■ **TASK PROMPT**:
Give back every record below word for word, with the pictures omitted.

■ **RECORDED DATA**:
┌──

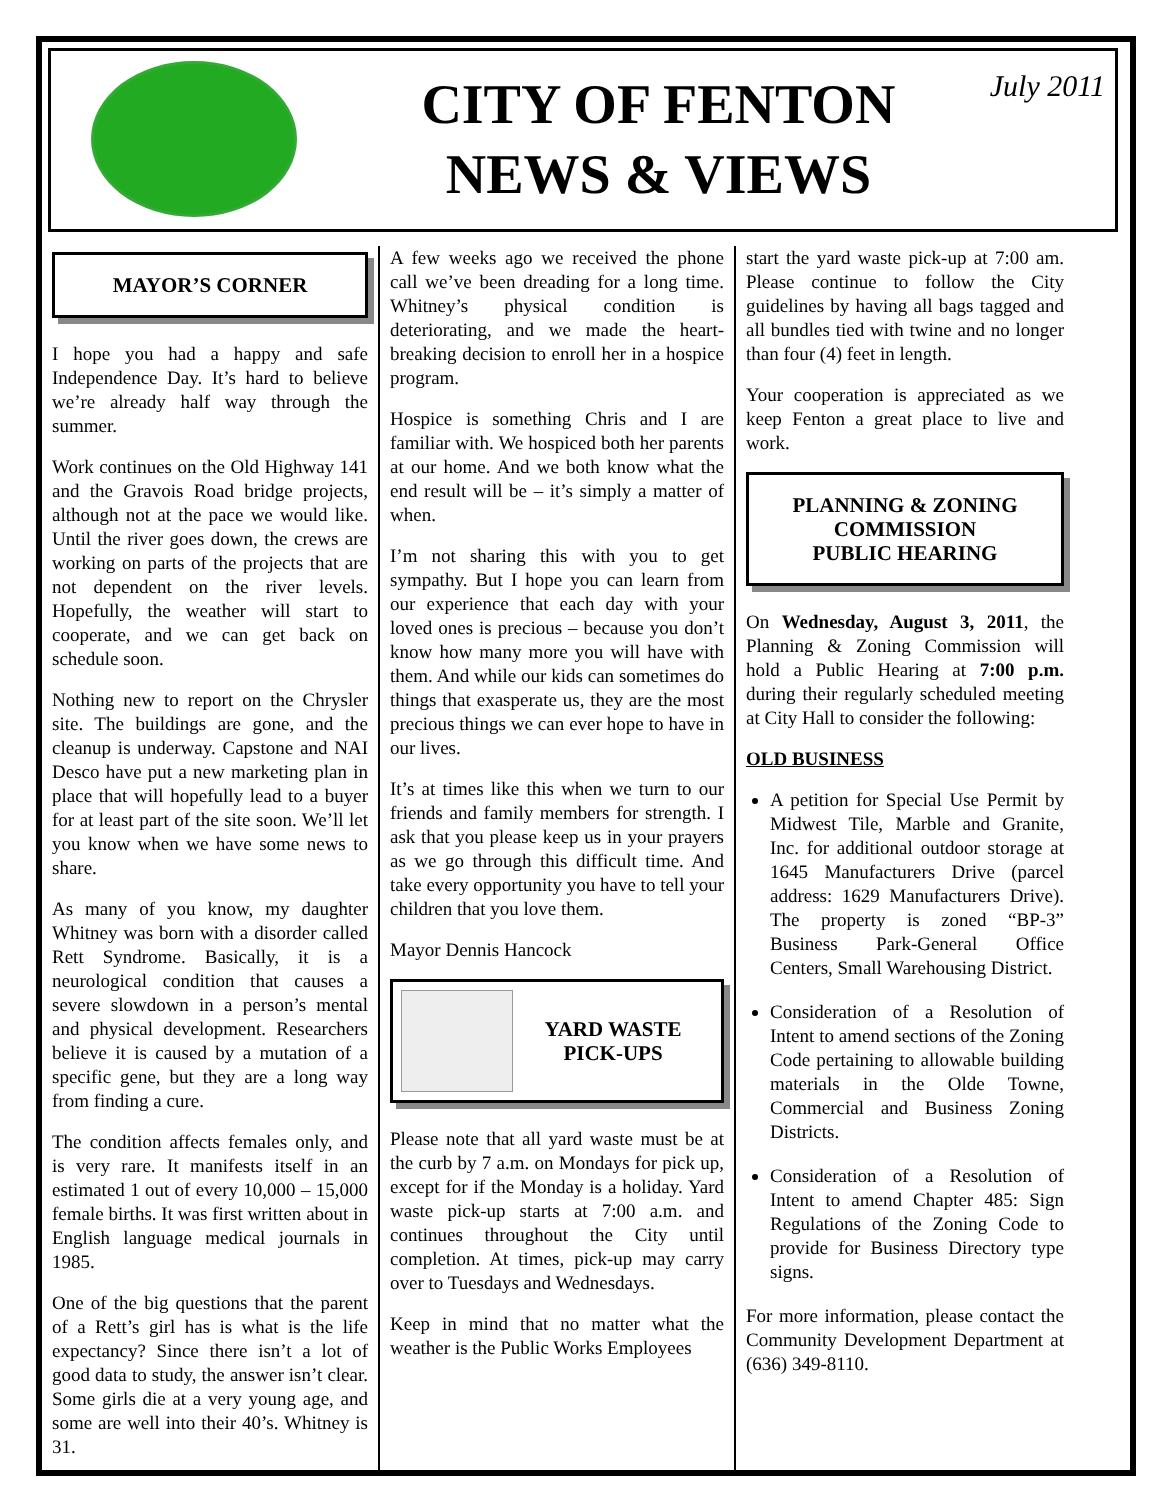CITY OF FENTON
NEWS & VIEWS
July 2011
MAYOR’S CORNER
I hope you had a happy and safe Independence Day. It’s hard to believe we’re already half way through the summer.
Work continues on the Old Highway 141 and the Gravois Road bridge projects, although not at the pace we would like. Until the river goes down, the crews are working on parts of the projects that are not dependent on the river levels. Hopefully, the weather will start to cooperate, and we can get back on schedule soon.
Nothing new to report on the Chrysler site. The buildings are gone, and the cleanup is underway. Capstone and NAI Desco have put a new marketing plan in place that will hopefully lead to a buyer for at least part of the site soon. We’ll let you know when we have some news to share.
As many of you know, my daughter Whitney was born with a disorder called Rett Syndrome. Basically, it is a neurological condition that causes a severe slowdown in a person’s mental and physical development. Researchers believe it is caused by a mutation of a specific gene, but they are a long way from finding a cure.
The condition affects females only, and is very rare. It manifests itself in an estimated 1 out of every 10,000 – 15,000 female births. It was first written about in English language medical journals in 1985.
One of the big questions that the parent of a Rett’s girl has is what is the life expectancy? Since there isn’t a lot of good data to study, the answer isn’t clear. Some girls die at a very young age, and some are well into their 40’s. Whitney is 31.
A few weeks ago we received the phone call we’ve been dreading for a long time. Whitney’s physical condition is deteriorating, and we made the heart-breaking decision to enroll her in a hospice program.
Hospice is something Chris and I are familiar with. We hospiced both her parents at our home. And we both know what the end result will be – it’s simply a matter of when.
I’m not sharing this with you to get sympathy. But I hope you can learn from our experience that each day with your loved ones is precious – because you don’t know how many more you will have with them. And while our kids can sometimes do things that exasperate us, they are the most precious things we can ever hope to have in our lives.
It’s at times like this when we turn to our friends and family members for strength. I ask that you please keep us in your prayers as we go through this difficult time. And take every opportunity you have to tell your children that you love them.
Mayor Dennis Hancock
YARD WASTE
PICK-UPS
Please note that all yard waste must be at the curb by 7 a.m. on Mondays for pick up, except for if the Monday is a holiday. Yard waste pick-up starts at 7:00 a.m. and continues throughout the City until completion. At times, pick-up may carry over to Tuesdays and Wednesdays.
Keep in mind that no matter what the weather is the Public Works Employees
start the yard waste pick-up at 7:00 am. Please continue to follow the City guidelines by having all bags tagged and all bundles tied with twine and no longer than four (4) feet in length.
Your cooperation is appreciated as we keep Fenton a great place to live and work.
PLANNING & ZONING
COMMISSION
PUBLIC HEARING
On Wednesday, August 3, 2011, the Planning & Zoning Commission will hold a Public Hearing at 7:00 p.m. during their regularly scheduled meeting at City Hall to consider the following:
OLD BUSINESS
A petition for Special Use Permit by Midwest Tile, Marble and Granite, Inc. for additional outdoor storage at 1645 Manufacturers Drive (parcel address: 1629 Manufacturers Drive). The property is zoned “BP-3” Business Park-General Office Centers, Small Warehousing District.
Consideration of a Resolution of Intent to amend sections of the Zoning Code pertaining to allowable building materials in the Olde Towne, Commercial and Business Zoning Districts.
Consideration of a Resolution of Intent to amend Chapter 485: Sign Regulations of the Zoning Code to provide for Business Directory type signs.
For more information, please contact the Community Development Department at (636) 349-8110.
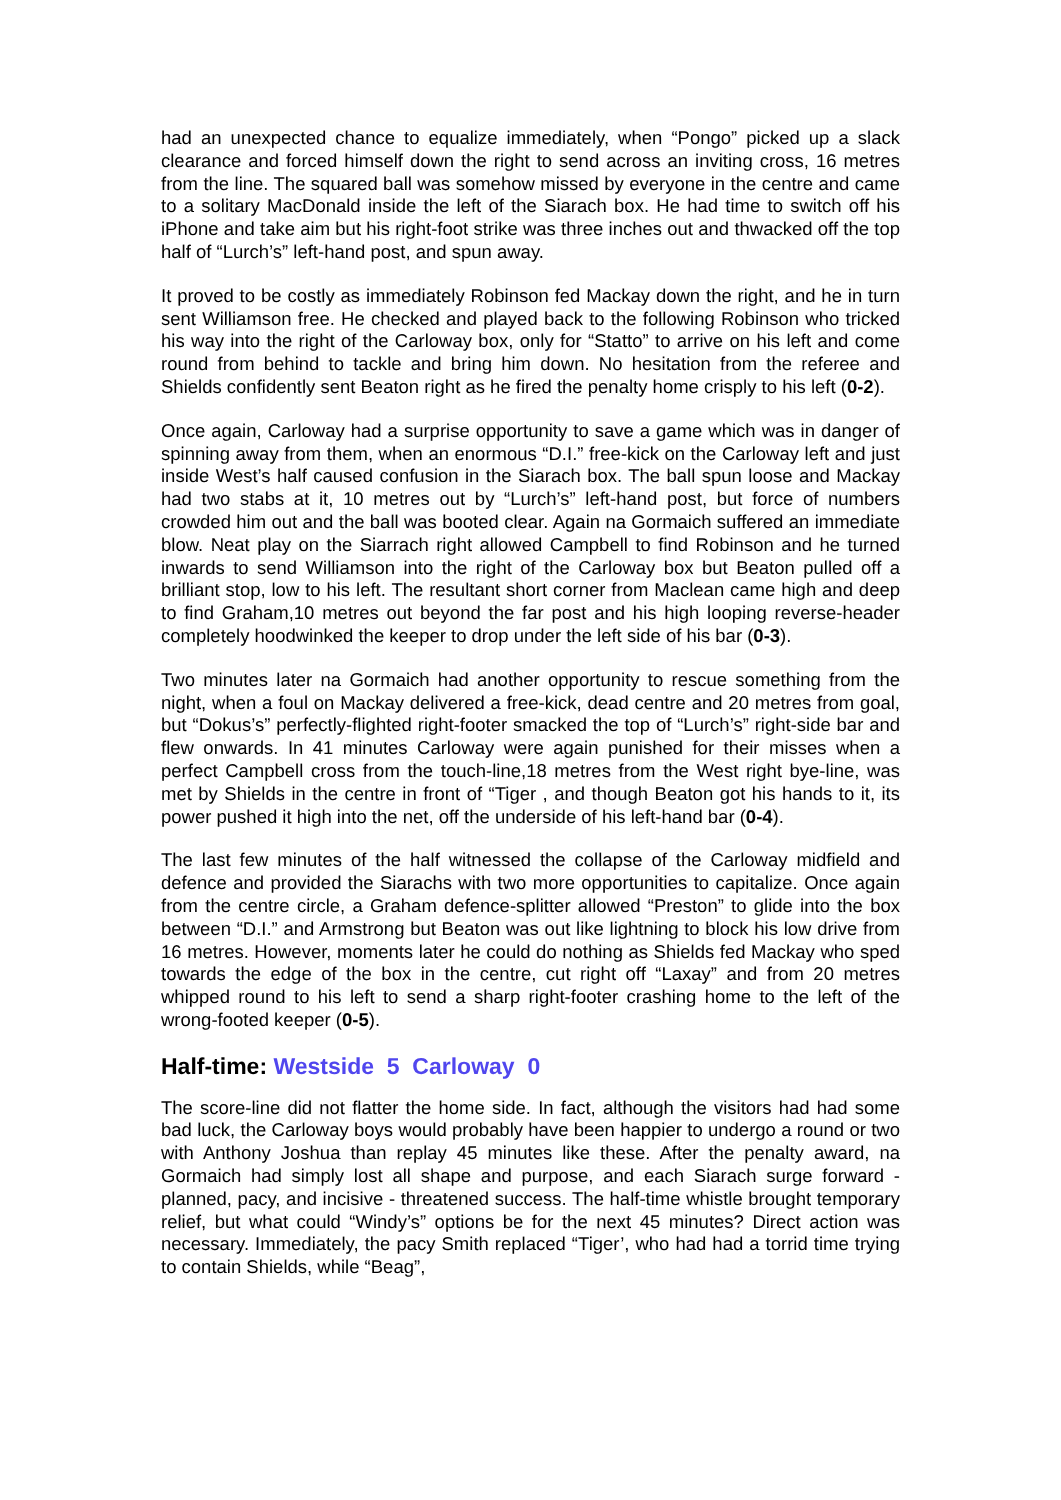had an unexpected chance to equalize immediately, when “Pongo” picked up a slack clearance and forced himself down the right to send across an inviting cross, 16 metres from the line. The squared ball was somehow missed by everyone in the centre and came to a solitary MacDonald inside the left of the Siarach box. He had time to switch off his iPhone and take aim but his right-foot strike was three inches out and thwacked off the top half of “Lurch’s” left-hand post, and spun away.
It proved to be costly as immediately Robinson fed Mackay down the right, and he in turn sent Williamson free. He checked and played back to the following Robinson who tricked his way into the right of the Carloway box, only for “Statto” to arrive on his left and come round from behind to tackle and bring him down. No hesitation from the referee and Shields confidently sent Beaton right as he fired the penalty home crisply to his left (0-2).
Once again, Carloway had a surprise opportunity to save a game which was in danger of spinning away from them, when an enormous “D.I.” free-kick on the Carloway left and just inside West’s half caused confusion in the Siarach box. The ball spun loose and Mackay had two stabs at it, 10 metres out by “Lurch’s” left-hand post, but force of numbers crowded him out and the ball was booted clear. Again na Gormaich suffered an immediate blow. Neat play on the Siarrach right allowed Campbell to find Robinson and he turned inwards to send Williamson into the right of the Carloway box but Beaton pulled off a brilliant stop, low to his left. The resultant short corner from Maclean came high and deep to find Graham,10 metres out beyond the far post and his high looping reverse-header completely hoodwinked the keeper to drop under the left side of his bar (0-3).
Two minutes later na Gormaich had another opportunity to rescue something from the night, when a foul on Mackay delivered a free-kick, dead centre and 20 metres from goal, but “Dokus’s” perfectly-flighted right-footer smacked the top of “Lurch’s” right-side bar and flew onwards. In 41 minutes Carloway were again punished for their misses when a perfect Campbell cross from the touch-line,18 metres from the West right bye-line, was met by Shields in the centre in front of “Tiger , and though Beaton got his hands to it, its power pushed it high into the net, off the underside of his left-hand bar (0-4).
The last few minutes of the half witnessed the collapse of the Carloway midfield and defence and provided the Siarachs with two more opportunities to capitalize. Once again from the centre circle, a Graham defence-splitter allowed “Preston” to glide into the box between “D.I.” and Armstrong but Beaton was out like lightning to block his low drive from 16 metres. However, moments later he could do nothing as Shields fed Mackay who sped towards the edge of the box in the centre, cut right off “Laxay” and from 20 metres whipped round to his left to send a sharp right-footer crashing home to the left of the wrong-footed keeper (0-5).
Half-time: Westside 5 Carloway 0
The score-line did not flatter the home side. In fact, although the visitors had had some bad luck, the Carloway boys would probably have been happier to undergo a round or two with Anthony Joshua than replay 45 minutes like these. After the penalty award, na Gormaich had simply lost all shape and purpose, and each Siarach surge forward - planned, pacy, and incisive - threatened success. The half-time whistle brought temporary relief, but what could “Windy’s” options be for the next 45 minutes? Direct action was necessary. Immediately, the pacy Smith replaced “Tiger’, who had had a torrid time trying to contain Shields, while “Beag”,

└──

■ **SOLUTION TO THE EXERCISE**:
CITY OF FENTON
NEWS & VIEWS
July 2011
MAYOR’S CORNER
I hope you had a happy and safe Independence Day. It’s hard to believe we’re already half way through the summer.
Work continues on the Old Highway 141 and the Gravois Road bridge projects, although not at the pace we would like. Until the river goes down, the crews are working on parts of the projects that are not dependent on the river levels. Hopefully, the weather will start to cooperate, and we can get back on schedule soon.
Nothing new to report on the Chrysler site. The buildings are gone, and the cleanup is underway. Capstone and NAI Desco have put a new marketing plan in place that will hopefully lead to a buyer for at least part of the site soon. We’ll let you know when we have some news to share.
As many of you know, my daughter Whitney was born with a disorder called Rett Syndrome. Basically, it is a neurological condition that causes a severe slowdown in a person’s mental and physical development. Researchers believe it is caused by a mutation of a specific gene, but they are a long way from finding a cure.
The condition affects females only, and is very rare. It manifests itself in an estimated 1 out of every 10,000 – 15,000 female births. It was first written about in English language medical journals in 1985.
One of the big questions that the parent of a Rett’s girl has is what is the life expectancy? Since there isn’t a lot of good data to study, the answer isn’t clear. Some girls die at a very young age, and some are well into their 40’s. Whitney is 31.
A few weeks ago we received the phone call we’ve been dreading for a long time. Whitney’s physical condition is deteriorating, and we made the heart-breaking decision to enroll her in a hospice program.
Hospice is something Chris and I are familiar with. We hospiced both her parents at our home. And we both know what the end result will be – it’s simply a matter of when.
I’m not sharing this with you to get sympathy. But I hope you can learn from our experience that each day with your loved ones is precious – because you don’t know how many more you will have with them. And while our kids can sometimes do things that exasperate us, they are the most precious things we can ever hope to have in our lives.
It’s at times like this when we turn to our friends and family members for strength. I ask that you please keep us in your prayers as we go through this difficult time. And take every opportunity you have to tell your children that you love them.
Mayor Dennis Hancock
YARD WASTE
PICK-UPS
Please note that all yard waste must be at the curb by 7 a.m. on Mondays for pick up, except for if the Monday is a holiday. Yard waste pick-up starts at 7:00 a.m. and continues throughout the City until completion. At times, pick-up may carry over to Tuesdays and Wednesdays.
Keep in mind that no matter what the weather is the Public Works Employees
start the yard waste pick-up at 7:00 am. Please continue to follow the City guidelines by having all bags tagged and all bundles tied with twine and no longer than four (4) feet in length.
Your cooperation is appreciated as we keep Fenton a great place to live and work.
PLANNING & ZONING
COMMISSION
PUBLIC HEARING
On Wednesday, August 3, 2011, the Planning & Zoning Commission will hold a Public Hearing at 7:00 p.m. during their regularly scheduled meeting at City Hall to consider the following:
OLD BUSINESS
A petition for Special Use Permit by Midwest Tile, Marble and Granite, Inc. for additional outdoor storage at 1645 Manufacturers Drive (parcel address: 1629 Manufacturers Drive). The property is zoned “BP-3” Business Park-General Office Centers, Small Warehousing District.
Consideration of a Resolution of Intent to amend sections of the Zoning Code pertaining to allowable building materials in the Olde Towne, Commercial and Business Zoning Districts.
Consideration of a Resolution of Intent to amend Chapter 485: Sign Regulations of the Zoning Code to provide for Business Directory type signs.
For more information, please contact the Community Development Department at (636) 349-8110.
had an unexpected chance to equalize immediately, when “Pongo” picked up a slack clearance and forced himself down the right to send across an inviting cross, 16 metres from the line. The squared ball was somehow missed by everyone in the centre and came to a solitary MacDonald inside the left of the Siarach box. He had time to switch off his iPhone and take aim but his right-foot strike was three inches out and thwacked off the top half of “Lurch’s” left-hand post, and spun away.
It proved to be costly as immediately Robinson fed Mackay down the right, and he in turn sent Williamson free. He checked and played back to the following Robinson who tricked his way into the right of the Carloway box, only for “Statto” to arrive on his left and come round from behind to tackle and bring him down. No hesitation from the referee and Shields confidently sent Beaton right as he fired the penalty home crisply to his left (0-2).
Once again, Carloway had a surprise opportunity to save a game which was in danger of spinning away from them, when an enormous “D.I.” free-kick on the Carloway left and just inside West’s half caused confusion in the Siarach box. The ball spun loose and Mackay had two stabs at it, 10 metres out by “Lurch’s” left-hand post, but force of numbers crowded him out and the ball was booted clear. Again na Gormaich suffered an immediate blow. Neat play on the Siarrach right allowed Campbell to find Robinson and he turned inwards to send Williamson into the right of the Carloway box but Beaton pulled off a brilliant stop, low to his left. The resultant short corner from Maclean came high and deep to find Graham,10 metres out beyond the far post and his high looping reverse-header completely hoodwinked the keeper to drop under the left side of his bar (0-3).
Two minutes later na Gormaich had another opportunity to rescue something from the night, when a foul on Mackay delivered a free-kick, dead centre and 20 metres from goal, but “Dokus’s” perfectly-flighted right-footer smacked the top of “Lurch’s” right-side bar and flew onwards. In 41 minutes Carloway were again punished for their misses when a perfect Campbell cross from the touch-line,18 metres from the West right bye-line, was met by Shields in the centre in front of “Tiger , and though Beaton got his hands to it, its power pushed it high into the net, off the underside of his left-hand bar (0-4).
The last few minutes of the half witnessed the collapse of the Carloway midfield and defence and provided the Siarachs with two more opportunities to capitalize. Once again from the centre circle, a Graham defence-splitter allowed “Preston” to glide into the box between “D.I.” and Armstrong but Beaton was out like lightning to block his low drive from 16 metres. However, moments later he could do nothing as Shields fed Mackay who sped towards the edge of the box in the centre, cut right off “Laxay” and from 20 metres whipped round to his left to send a sharp right-footer crashing home to the left of the wrong-footed keeper (0-5).
Half-time: Westside 5 Carloway 0
The score-line did not flatter the home side. In fact, although the visitors had had some bad luck, the Carloway boys would probably have been happier to undergo a round or two with Anthony Joshua than replay 45 minutes like these. After the penalty award, na Gormaich had simply lost all shape and purpose, and each Siarach surge forward - planned, pacy, and incisive - threatened success. The half-time whistle brought temporary relief, but what could “Windy’s” options be for the next 45 minutes? Direct action was necessary. Immediately, the pacy Smith replaced “Tiger’, who had had a torrid time trying to contain Shields, while “Beag”,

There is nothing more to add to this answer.